Hi all! Just back from two weeks in this spectacular scenery ... down the back behind Moab, Utah, in a canyon by the Colorado River. This is the view from the front porch of our cottage. And the quilt photos were taken on the back porch, which is about 10 feet from the Colorado River, with a giant red rock canyon rearing up just past the river into the sky. We're 17 miles into the canyon ... and 17 miles from a cell phone signal because of that ... so blogging was out of the question.

While there I finished my eldest grand-daughter's quilt. She is an animal fanatic, particularly wild animals, and I had found this fabric full of wonderful African animal faces. These were "fussy cut" individually, and set in fabrics with the green of the Serengeti plain grasses in spring, a gentle spotted fabric rather like leopard but much smaller and more delicate, some wonderful big grass stripy fabric, and some weathered gray wrinkly elephant skin-like fabric.

Two pillows made just of the faces went with the quilt, but I moved while photographing them, so they're too blurry for public view.

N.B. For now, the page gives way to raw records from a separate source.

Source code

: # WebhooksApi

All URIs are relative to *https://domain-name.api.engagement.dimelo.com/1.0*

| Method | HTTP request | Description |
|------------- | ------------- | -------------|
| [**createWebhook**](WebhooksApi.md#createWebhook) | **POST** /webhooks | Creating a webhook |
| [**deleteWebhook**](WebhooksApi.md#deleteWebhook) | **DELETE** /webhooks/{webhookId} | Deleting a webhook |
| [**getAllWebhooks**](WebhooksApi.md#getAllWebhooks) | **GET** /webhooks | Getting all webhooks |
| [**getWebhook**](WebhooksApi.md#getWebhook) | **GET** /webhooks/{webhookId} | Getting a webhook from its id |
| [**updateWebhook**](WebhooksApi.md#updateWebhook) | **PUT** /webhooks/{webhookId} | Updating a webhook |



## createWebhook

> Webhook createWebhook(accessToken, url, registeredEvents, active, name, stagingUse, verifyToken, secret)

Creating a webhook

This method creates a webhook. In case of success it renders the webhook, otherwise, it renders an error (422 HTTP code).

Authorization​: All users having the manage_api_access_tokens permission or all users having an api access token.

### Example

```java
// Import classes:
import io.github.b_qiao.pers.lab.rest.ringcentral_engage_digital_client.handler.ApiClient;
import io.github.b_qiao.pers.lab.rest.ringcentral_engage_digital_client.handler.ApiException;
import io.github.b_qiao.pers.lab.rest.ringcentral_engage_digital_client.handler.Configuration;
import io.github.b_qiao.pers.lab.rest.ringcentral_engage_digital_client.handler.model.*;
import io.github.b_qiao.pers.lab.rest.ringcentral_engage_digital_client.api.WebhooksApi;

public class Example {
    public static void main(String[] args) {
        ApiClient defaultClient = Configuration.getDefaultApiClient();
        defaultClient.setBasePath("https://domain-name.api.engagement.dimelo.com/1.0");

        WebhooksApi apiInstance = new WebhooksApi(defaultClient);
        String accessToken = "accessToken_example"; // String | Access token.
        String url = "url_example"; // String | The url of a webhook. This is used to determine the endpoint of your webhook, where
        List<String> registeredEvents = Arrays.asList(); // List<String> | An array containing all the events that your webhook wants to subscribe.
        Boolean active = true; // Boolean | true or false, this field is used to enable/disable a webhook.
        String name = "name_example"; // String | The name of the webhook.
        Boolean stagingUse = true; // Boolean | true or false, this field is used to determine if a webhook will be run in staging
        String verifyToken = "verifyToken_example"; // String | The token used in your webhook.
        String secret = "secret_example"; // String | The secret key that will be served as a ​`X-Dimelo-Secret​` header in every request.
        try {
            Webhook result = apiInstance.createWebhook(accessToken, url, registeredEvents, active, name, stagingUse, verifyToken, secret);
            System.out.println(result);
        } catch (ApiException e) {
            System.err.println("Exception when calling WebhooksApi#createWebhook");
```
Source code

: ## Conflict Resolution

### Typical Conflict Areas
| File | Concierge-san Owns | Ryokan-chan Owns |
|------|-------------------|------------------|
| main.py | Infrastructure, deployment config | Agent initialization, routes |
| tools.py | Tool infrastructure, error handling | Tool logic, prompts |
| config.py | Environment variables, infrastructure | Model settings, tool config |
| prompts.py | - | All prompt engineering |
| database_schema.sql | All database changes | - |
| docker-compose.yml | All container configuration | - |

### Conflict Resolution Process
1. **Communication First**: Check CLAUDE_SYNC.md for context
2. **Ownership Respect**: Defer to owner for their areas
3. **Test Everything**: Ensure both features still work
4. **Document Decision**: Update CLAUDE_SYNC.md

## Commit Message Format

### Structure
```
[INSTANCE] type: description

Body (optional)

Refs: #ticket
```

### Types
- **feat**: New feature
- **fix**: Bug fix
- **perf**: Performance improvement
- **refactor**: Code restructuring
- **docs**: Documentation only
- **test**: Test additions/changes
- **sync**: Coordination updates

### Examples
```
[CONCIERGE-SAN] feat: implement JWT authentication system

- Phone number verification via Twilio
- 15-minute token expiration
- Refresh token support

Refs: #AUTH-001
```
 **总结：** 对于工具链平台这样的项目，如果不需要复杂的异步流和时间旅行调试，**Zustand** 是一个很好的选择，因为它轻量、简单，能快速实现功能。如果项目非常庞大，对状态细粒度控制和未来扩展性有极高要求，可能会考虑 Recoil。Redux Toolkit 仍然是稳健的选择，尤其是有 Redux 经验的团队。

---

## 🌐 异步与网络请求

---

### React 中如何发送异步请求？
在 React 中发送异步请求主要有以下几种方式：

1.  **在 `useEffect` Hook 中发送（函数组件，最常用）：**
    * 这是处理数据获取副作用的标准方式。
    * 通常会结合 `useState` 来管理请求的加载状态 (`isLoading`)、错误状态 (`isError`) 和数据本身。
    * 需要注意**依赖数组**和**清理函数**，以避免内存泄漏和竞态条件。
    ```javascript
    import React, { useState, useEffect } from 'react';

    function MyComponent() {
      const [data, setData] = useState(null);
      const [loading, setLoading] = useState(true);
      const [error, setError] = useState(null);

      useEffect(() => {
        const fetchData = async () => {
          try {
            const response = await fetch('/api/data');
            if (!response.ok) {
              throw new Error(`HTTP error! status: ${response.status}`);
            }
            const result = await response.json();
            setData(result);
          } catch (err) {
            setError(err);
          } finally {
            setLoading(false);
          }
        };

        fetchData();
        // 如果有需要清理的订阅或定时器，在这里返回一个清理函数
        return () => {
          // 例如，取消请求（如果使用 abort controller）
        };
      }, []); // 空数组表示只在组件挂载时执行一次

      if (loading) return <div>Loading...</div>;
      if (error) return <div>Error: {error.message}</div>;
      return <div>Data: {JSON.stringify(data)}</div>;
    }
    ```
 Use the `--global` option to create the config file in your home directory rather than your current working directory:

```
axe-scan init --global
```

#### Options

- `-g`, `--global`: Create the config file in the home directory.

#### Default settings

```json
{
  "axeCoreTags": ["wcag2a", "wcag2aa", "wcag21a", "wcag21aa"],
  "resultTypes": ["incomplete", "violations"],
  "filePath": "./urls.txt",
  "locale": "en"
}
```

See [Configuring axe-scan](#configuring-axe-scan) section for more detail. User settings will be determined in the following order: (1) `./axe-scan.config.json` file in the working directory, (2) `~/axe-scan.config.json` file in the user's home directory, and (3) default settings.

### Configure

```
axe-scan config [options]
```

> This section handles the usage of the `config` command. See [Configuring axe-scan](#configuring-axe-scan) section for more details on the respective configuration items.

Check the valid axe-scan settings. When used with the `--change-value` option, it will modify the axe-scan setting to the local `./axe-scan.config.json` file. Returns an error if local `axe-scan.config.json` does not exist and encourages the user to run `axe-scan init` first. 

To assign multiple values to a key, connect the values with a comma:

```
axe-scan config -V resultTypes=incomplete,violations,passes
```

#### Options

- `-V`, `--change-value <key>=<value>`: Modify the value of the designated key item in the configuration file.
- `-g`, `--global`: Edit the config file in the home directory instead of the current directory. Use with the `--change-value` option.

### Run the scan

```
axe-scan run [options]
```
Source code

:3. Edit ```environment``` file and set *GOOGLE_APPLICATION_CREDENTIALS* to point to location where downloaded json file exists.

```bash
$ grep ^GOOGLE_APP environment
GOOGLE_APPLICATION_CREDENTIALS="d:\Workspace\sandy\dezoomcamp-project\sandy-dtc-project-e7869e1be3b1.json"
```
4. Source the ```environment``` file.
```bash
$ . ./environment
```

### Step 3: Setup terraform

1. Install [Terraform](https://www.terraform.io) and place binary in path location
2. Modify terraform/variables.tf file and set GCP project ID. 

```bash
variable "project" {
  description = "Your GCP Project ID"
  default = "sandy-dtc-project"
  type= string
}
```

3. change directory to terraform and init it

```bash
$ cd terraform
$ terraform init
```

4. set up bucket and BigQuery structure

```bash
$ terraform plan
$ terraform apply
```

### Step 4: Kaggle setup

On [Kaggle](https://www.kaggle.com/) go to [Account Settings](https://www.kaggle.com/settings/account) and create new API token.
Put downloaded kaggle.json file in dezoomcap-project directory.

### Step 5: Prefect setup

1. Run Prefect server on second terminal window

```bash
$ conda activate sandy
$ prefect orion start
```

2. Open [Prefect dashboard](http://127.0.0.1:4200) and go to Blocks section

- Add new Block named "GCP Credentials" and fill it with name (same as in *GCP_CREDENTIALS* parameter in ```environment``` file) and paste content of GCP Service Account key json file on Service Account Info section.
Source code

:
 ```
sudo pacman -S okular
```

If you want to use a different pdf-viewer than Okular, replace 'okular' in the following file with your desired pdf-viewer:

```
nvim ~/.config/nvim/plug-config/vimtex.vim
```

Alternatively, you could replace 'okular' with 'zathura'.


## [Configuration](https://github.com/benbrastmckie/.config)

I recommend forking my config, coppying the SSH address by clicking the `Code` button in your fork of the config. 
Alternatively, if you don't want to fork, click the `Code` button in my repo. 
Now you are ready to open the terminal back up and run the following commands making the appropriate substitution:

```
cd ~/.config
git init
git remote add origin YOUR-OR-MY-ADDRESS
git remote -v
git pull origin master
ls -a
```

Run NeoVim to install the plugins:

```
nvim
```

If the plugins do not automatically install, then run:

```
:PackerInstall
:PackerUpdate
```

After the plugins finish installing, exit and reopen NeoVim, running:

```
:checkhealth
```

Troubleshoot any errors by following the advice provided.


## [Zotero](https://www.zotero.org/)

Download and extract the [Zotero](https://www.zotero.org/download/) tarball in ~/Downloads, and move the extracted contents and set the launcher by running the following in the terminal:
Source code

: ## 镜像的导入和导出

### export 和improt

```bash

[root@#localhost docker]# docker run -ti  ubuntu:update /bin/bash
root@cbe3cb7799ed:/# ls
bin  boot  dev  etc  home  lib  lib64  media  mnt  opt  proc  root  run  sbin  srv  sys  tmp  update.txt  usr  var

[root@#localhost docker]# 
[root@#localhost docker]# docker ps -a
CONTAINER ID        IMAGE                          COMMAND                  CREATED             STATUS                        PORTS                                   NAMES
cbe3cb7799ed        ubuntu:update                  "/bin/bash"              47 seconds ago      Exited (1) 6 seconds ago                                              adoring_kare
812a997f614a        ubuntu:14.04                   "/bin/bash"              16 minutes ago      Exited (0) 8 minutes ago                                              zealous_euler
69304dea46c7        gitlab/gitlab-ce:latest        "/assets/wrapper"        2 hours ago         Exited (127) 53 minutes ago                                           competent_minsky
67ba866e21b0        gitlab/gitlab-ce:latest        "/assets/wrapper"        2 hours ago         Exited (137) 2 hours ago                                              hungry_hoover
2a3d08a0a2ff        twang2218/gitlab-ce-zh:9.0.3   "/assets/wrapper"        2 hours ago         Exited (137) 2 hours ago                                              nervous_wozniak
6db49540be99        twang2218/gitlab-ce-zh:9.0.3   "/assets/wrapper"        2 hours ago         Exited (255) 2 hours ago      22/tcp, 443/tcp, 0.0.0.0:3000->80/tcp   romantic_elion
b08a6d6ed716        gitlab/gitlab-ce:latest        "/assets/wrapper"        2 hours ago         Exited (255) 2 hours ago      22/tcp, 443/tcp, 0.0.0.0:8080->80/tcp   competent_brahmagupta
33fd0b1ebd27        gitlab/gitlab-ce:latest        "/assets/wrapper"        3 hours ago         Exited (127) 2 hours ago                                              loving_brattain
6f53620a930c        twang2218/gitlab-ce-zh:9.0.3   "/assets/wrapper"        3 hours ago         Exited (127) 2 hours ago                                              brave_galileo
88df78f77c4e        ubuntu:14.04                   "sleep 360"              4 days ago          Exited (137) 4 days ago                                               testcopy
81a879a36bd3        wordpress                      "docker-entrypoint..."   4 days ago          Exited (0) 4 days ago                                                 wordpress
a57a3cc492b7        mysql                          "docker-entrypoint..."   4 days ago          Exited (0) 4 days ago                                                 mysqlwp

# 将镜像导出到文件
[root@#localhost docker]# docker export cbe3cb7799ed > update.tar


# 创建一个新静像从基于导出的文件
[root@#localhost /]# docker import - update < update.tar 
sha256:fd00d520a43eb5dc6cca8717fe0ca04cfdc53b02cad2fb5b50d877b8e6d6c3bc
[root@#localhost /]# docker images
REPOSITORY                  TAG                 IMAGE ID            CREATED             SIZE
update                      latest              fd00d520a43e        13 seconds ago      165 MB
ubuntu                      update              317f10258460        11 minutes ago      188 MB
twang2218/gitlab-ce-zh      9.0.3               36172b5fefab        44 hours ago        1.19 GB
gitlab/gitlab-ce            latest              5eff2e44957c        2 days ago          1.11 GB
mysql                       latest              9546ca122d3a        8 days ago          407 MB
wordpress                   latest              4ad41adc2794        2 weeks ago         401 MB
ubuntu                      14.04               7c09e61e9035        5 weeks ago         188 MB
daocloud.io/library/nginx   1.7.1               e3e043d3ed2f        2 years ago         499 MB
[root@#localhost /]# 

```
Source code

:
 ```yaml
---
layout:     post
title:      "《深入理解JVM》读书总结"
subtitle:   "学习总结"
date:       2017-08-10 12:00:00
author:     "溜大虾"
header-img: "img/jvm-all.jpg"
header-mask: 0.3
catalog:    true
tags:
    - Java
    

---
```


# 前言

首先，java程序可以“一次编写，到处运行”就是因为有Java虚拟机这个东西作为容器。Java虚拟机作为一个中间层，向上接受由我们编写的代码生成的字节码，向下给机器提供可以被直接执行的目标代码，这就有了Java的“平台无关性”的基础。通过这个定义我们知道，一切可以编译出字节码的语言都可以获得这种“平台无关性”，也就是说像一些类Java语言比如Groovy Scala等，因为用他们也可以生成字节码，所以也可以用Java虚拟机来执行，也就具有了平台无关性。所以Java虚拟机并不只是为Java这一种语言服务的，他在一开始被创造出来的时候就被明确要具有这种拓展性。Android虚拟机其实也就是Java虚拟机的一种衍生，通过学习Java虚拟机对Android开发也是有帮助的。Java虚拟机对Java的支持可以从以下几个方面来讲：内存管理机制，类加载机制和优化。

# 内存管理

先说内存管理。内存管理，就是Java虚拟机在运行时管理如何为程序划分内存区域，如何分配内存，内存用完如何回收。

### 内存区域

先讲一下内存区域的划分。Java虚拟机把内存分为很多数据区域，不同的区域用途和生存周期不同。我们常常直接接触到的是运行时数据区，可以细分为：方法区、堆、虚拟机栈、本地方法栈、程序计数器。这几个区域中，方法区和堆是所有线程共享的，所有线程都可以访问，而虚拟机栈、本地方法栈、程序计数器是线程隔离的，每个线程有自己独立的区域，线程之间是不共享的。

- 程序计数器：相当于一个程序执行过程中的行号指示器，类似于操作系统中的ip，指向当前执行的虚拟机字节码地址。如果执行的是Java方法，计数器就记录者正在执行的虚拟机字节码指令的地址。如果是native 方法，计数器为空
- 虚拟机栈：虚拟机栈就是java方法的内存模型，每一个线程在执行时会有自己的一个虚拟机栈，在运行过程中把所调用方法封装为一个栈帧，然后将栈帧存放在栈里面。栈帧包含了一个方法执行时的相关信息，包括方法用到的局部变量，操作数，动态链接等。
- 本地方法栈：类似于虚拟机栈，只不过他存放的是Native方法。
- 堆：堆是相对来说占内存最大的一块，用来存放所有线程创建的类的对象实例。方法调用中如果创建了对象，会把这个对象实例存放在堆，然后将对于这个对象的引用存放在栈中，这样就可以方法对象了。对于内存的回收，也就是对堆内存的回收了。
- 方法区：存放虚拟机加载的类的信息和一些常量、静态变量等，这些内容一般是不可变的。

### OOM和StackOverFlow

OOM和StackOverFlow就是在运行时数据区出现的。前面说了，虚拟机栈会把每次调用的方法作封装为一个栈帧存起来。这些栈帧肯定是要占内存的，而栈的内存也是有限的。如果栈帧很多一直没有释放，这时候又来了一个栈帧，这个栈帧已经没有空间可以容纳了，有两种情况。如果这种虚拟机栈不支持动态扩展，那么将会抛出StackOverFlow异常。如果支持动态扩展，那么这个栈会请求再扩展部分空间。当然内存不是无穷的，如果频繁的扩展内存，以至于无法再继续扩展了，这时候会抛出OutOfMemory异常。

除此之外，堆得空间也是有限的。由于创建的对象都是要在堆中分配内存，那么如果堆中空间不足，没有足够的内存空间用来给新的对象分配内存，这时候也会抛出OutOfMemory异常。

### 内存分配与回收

Now I'm back and the book sales have begun again with a vengeance (shipped 18 today, already have 8 orders for tomorrow) - my quilting bee has got me going on the baby quilt for the next expected grand-child, not to mention several others - church is getting going again (I do need to let this go - I'm finding the energy level can't sustain it along with the rest of my daily life) - and so on and so forth.

My desk is piled with blog materials, so you can expect to hear from me regularly for quite a while from now on! Like it or not!